### [GIVEN TASK]
Rewrite the lines below as a numbered list, from the first line through the line containing "subtitle Slow cloud", with both included and blank lines left out.

### [DATA PROVIDED]

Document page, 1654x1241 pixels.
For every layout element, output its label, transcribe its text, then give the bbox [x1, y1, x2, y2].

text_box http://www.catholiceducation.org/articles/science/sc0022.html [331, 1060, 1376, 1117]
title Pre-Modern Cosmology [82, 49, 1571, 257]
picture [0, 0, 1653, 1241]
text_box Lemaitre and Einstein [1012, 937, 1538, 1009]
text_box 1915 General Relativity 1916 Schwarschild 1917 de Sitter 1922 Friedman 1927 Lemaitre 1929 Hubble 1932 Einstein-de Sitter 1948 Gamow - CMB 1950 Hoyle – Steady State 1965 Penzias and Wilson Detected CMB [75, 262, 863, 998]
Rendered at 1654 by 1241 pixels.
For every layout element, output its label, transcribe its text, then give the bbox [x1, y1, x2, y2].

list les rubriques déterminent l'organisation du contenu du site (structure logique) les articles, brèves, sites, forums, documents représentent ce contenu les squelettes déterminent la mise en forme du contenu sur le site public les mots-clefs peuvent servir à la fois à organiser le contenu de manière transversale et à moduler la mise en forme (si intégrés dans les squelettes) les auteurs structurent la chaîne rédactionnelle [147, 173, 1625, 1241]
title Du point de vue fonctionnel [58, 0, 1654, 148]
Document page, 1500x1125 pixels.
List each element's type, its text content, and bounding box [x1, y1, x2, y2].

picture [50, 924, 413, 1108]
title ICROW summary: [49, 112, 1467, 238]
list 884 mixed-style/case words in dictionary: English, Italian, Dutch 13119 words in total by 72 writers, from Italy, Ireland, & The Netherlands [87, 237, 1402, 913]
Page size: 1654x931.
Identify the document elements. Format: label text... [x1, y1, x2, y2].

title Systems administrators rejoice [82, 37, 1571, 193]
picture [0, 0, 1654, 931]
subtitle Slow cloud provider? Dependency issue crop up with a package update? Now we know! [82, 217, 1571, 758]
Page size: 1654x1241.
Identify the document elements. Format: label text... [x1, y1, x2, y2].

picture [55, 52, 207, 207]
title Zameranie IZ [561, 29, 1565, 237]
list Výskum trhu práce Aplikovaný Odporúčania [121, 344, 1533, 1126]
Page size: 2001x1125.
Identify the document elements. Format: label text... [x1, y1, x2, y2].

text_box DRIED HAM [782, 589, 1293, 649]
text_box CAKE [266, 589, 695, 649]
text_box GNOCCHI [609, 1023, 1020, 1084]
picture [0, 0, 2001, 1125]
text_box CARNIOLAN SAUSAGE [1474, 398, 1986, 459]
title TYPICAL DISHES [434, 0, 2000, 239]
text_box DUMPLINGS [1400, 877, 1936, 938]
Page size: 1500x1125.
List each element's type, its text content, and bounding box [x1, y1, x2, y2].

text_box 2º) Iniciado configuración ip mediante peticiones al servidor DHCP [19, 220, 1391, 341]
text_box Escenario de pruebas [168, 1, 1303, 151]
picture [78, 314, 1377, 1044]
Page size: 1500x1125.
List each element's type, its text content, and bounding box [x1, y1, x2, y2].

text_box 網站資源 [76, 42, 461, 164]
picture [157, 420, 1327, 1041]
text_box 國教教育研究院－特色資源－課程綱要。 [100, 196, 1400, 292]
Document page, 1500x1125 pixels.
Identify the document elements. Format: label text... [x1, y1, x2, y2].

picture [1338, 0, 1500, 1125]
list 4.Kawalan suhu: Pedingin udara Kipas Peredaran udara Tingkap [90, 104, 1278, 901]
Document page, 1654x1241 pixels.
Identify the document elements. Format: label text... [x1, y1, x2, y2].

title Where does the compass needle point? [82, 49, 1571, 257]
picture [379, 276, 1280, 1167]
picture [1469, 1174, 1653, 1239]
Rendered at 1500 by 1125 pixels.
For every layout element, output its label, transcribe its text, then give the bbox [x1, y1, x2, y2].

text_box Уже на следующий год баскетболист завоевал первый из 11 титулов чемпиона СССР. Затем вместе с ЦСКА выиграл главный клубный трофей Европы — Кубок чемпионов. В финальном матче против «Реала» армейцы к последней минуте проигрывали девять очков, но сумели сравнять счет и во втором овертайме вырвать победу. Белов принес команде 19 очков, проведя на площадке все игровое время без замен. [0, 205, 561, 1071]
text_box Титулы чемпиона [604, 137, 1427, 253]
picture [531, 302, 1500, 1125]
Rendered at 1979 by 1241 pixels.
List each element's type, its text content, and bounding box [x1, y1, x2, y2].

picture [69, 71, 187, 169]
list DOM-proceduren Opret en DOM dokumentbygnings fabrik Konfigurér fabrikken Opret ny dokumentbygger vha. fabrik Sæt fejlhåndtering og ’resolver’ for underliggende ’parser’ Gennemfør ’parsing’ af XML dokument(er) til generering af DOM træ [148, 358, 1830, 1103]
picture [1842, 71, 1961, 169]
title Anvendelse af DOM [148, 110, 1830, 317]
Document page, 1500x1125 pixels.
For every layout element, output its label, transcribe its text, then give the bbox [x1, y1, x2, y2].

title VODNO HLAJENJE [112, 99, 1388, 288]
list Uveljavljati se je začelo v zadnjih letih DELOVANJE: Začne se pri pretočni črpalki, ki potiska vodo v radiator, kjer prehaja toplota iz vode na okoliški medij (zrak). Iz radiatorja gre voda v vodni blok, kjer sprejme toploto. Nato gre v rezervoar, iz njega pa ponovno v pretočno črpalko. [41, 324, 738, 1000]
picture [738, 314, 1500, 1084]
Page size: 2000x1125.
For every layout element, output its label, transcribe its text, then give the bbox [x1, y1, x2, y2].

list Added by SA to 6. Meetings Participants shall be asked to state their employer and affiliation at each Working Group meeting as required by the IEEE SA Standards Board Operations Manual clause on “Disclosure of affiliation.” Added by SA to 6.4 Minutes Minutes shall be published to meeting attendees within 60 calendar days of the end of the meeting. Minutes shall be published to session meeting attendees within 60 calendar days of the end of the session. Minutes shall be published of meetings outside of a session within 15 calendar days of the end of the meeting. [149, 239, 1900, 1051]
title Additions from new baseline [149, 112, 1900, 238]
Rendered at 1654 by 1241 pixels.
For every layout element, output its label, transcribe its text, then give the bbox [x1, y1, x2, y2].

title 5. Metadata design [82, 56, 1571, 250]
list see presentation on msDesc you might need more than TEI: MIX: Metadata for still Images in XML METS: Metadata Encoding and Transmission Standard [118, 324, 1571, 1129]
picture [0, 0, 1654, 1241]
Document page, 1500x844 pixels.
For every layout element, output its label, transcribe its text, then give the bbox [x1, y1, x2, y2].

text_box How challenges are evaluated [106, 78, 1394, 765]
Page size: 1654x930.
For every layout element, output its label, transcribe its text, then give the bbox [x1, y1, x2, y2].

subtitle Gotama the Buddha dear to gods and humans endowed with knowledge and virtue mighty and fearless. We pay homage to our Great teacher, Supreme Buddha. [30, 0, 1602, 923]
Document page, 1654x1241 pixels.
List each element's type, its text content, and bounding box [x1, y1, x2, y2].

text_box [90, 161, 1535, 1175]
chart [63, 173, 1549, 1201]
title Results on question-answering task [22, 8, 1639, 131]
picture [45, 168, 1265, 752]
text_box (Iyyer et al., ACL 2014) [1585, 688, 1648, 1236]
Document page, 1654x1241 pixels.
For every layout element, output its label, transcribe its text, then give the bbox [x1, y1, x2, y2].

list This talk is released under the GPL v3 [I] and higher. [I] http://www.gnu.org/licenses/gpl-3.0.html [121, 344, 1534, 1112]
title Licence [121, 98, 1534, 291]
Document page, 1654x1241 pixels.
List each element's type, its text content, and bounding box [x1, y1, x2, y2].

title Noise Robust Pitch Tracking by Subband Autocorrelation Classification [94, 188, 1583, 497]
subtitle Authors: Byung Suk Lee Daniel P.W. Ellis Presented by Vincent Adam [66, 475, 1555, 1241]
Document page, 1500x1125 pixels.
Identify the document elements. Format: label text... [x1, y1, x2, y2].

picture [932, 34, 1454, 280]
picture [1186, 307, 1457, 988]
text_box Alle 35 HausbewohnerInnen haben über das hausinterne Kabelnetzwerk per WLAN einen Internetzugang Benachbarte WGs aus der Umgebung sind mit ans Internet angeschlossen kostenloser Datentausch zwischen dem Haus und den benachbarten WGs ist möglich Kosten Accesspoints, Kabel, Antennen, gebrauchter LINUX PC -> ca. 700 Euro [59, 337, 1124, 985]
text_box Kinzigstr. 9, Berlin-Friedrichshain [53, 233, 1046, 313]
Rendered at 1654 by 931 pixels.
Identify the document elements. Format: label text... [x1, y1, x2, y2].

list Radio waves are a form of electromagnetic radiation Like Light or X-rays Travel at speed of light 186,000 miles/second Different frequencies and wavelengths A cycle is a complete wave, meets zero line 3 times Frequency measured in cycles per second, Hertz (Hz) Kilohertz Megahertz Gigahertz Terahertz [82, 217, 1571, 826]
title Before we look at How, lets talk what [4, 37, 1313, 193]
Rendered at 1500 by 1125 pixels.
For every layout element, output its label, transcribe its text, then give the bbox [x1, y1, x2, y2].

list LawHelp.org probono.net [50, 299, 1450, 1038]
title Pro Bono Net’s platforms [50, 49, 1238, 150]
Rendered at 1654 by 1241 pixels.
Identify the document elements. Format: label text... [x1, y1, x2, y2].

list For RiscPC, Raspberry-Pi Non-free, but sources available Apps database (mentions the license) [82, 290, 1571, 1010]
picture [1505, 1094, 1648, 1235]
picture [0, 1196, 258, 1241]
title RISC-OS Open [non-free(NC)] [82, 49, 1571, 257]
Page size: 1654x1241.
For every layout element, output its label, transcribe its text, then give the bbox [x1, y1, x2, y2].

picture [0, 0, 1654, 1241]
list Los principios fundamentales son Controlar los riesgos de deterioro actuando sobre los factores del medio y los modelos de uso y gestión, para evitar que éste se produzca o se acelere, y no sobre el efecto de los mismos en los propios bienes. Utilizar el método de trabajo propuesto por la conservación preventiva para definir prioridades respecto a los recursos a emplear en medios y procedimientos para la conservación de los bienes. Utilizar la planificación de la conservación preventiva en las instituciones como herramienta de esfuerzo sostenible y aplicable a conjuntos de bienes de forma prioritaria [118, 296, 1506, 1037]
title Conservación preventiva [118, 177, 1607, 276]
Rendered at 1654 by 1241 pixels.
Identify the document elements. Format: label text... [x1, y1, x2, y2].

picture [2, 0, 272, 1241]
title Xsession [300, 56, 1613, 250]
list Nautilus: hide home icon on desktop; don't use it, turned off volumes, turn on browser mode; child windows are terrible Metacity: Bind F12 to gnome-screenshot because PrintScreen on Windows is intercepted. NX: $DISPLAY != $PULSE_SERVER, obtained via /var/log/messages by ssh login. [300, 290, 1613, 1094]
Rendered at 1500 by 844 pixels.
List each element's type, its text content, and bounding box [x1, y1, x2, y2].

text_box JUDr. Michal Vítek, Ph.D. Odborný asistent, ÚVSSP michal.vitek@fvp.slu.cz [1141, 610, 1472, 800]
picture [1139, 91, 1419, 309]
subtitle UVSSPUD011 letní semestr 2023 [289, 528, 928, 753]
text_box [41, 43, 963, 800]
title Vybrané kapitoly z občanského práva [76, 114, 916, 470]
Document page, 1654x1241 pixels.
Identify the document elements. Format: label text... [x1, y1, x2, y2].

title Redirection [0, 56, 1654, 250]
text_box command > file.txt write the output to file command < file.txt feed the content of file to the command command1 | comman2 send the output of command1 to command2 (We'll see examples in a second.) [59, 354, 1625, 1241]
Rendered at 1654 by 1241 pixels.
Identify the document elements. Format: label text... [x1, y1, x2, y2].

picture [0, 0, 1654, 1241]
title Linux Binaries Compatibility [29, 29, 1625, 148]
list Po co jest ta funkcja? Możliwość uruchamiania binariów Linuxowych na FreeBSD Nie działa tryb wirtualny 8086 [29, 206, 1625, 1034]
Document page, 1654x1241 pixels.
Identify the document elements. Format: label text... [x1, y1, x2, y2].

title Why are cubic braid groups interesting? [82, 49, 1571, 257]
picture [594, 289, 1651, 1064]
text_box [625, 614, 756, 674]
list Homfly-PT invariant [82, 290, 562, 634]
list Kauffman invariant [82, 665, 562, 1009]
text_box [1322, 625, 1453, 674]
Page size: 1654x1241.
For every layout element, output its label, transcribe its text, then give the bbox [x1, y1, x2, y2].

### [ANSWER TO THE TASK]
1. Document page, 1654x1241 pixels.
2. For every layout element, output its label, transcribe its text, then give the bbox [x1, y1, x2, y2].
3. text_box http://www.catholiceducation.org/articles/science/sc0022.html [331, 1060, 1376, 1117]
4. title Pre-Modern Cosmology [82, 49, 1571, 257]
5. picture [0, 0, 1653, 1241]
6. text_box Lemaitre and Einstein [1012, 937, 1538, 1009]
7. text_box 1915 General Relativity 1916 Schwarschild 1917 de Sitter 1922 Friedman 1927 Lemaitre 1929 Hubble 1932 Einstein-de Sitter 1948 Gamow - CMB 1950 Hoyle – Steady State 1965 Penzias and Wilson Detected CMB [75, 262, 863, 998]
8. Rendered at 1654 by 1241 pixels.
9. For every layout element, output its label, transcribe its text, then give the bbox [x1, y1, x2, y2].
10. list les rubriques déterminent l'organisation du contenu du site (structure logique) les articles, brèves, sites, forums, documents représentent ce contenu les squelettes déterminent la mise en forme du contenu sur le site public les mots-clefs peuvent servir à la fois à organiser le contenu de manière transversale et à moduler la mise en forme (si intégrés dans les squelettes) les auteurs structurent la chaîne rédactionnelle [147, 173, 1625, 1241]
11. title Du point de vue fonctionnel [58, 0, 1654, 148]
12. Document page, 1500x1125 pixels.
13. List each element's type, its text content, and bounding box [x1, y1, x2, y2].
14. picture [50, 924, 413, 1108]
15. title ICROW summary: [49, 112, 1467, 238]
16. list 884 mixed-style/case words in dictionary: English, Italian, Dutch 13119 words in total by 72 writers, from Italy, Ireland, & The Netherlands [87, 237, 1402, 913]
17. Page size: 1654x931.
18. Identify the document elements. Format: label text... [x1, y1, x2, y2].
19. title Systems administrators rejoice [82, 37, 1571, 193]
20. picture [0, 0, 1654, 931]
21. subtitle Slow cloud provider? Dependency issue crop up with a package update? Now we know! [82, 217, 1571, 758]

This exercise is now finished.